**WORK TASK A**: From the youth art news text, reproduce word for word the passage starting at "This exhibition follows" and ending at "primarily work with.".

*** Opening DOCUMENT TEXT ***

San Rafael High School student Amelie Benicio, 16, won the Best of Show prize. Benicio and Redwood High School student Nick Cook, who won the top prize in the mixed media division, were featured this week in a Marin IJ article.
Benicio, a student of teacher Annie Yi, said her charcoal and newsprint mixed media portrait depicts the “quirky yet fearful personality” of a character called “Crazy Eyes” from a popular television show. “I thought it showed a lot of emotion,” Benicio said, after learning she’d won. “I like the eyes and the shading because it came out a lot better than I expected.”
Nick Cook, 18, won for a mixed media piece called “Human Circus.” Art materials he used included markers, stickers and paint pens. Cook is one of five artists who won San Francisco Beautiful’s 2019 Muni art contest. His art is now featured on several Muni buses. Speaking about his piece in RISING STARS, Cook said the work deals with the issue of identity and how people choose to reveal their personalities. “People just aren’ that comfortable expressing themselves,” he said. Cook studies AP Art at Redwood High School with teacher Lauren Bartone and hopes to attend Parsons School of Design.
Please join us for the public opening reception: Friday, February 8, 5 pm–8pmRISING STARS: Feb. 3–March 29, 11 am–4 pm, M–F YIA GALLERY 917 C Street San Rafael, CA 94901
More than 70 teachers, students, parents, and community members came out to celebrate the opening of the INSPIRE teaching artists exhibition at the YIA gallery on Friday, December 14th. The event, held as part of Downtown San Rafael’s Second Fridays Art Walk, celebrated artwork from 25 teaching artists throughout Marin County. The reception offered a rare opportunity for the featured artists to catch-up and share tricks of the trade. Their lively conversation, and vibrant artwork certainly brightened up the rainy evening. Thank you teaching artists for all you do!
On Saturday October 13, Youth in Arts hosted one of the district lead community arts planning forums. Supervisor Damon Connolly and Gabriella C. Calicchio, Director of Cultural Services listened as 40 residents shared their vision for the Arts, Culture, Action! initiative.
The first local arts and culture master plan is in development to maximize the creative potential of Marin and secure its cultural richness for future generations. The Marin County Department of Cultural Services is working in partnership with the Marin Cultural Association, the Marin Coalition for the Arts, and arts leaders from all over the county to create the plan, dubbed Arts, Culture, Action! The plan will document, capitalize, support, and enhance the county’s cultural resources to better serve all members of the community.
To roll out the plan’s debut, town-hall-style community meeting in districts were held throughout Marin. The Marin Arts Education Plan that Youth in Arts took the lead in creating will be incorporated into this County Arts Plan. Community members are invited to fill out the survey to provide input. In addition, artists are invited to share their information here.
On September 14th, during the next Downtown San Rafael art walk, Youth in Arts will be hosting a gallery opening from 5-8pm for our latest exhibition, Kids Imagine Our World. For this show, we asked kids k-8th grade to create works of art based on the prompt, “I imagine a WORLD with…” We asked them where they want to be, what they want to see, and who or what will be with them. Entries include works made at home, in school, and in our weekly open studio that we hosted from this past June through August.
This exhibition follows one of our most prominent shows, Rising Stars, where high schoolers’ art is selected, and judged for prizes. While Rising Stars features brilliant art from high school students all around Marin Country, Kids Imagine Our World features an age group more consistent with the demographic of students we primarily work with.

*** Closing DOCUMENT TEXT ***

**WORK TASK B**: Quote the lines of the collected data entries exactly as they appear, starting at the line that contains "The width of white" and ending at the line that contains "What do you see at coordinates (219, 179)".

*** Opening DATA TO PROCESS ***

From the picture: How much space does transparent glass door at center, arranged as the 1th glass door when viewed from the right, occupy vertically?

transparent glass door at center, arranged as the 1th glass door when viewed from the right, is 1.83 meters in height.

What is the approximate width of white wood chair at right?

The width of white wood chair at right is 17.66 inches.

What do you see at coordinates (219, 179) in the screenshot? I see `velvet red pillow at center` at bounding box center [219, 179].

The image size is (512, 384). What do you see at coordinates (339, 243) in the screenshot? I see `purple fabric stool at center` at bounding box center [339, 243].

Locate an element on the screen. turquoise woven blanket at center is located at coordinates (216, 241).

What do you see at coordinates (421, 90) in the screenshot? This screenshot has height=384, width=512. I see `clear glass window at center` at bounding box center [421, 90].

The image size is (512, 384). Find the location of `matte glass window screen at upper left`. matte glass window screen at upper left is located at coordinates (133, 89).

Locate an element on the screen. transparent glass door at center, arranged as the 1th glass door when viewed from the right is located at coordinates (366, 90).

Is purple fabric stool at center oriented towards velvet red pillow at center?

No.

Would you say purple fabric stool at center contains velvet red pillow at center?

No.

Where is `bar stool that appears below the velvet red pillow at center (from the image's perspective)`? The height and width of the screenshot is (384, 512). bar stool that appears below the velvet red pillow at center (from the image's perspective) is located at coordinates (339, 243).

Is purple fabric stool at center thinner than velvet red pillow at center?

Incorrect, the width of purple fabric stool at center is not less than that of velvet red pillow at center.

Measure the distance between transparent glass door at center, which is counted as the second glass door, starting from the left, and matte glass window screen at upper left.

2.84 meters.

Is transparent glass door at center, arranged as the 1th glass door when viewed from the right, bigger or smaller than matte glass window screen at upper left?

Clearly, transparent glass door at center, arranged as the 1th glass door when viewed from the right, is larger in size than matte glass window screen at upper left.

*** Closing DATA TO PROCESS ***

**ANSWER SECTION A**:
This exhibition follows one of our most prominent shows, Rising Stars, where high schoolers’ art is selected, and judged for prizes. While Rising Stars features brilliant art from high school students all around Marin Country, Kids Imagine Our World features an age group more consistent with the demographic of students we primarily work with.

**ANSWER SECTION B**:
The width of white wood chair at right is 17.66 inches.

What do you see at coordinates (219, 179) in the screenshot? I see `velvet red pillow at center` at bounding box center [219, 179].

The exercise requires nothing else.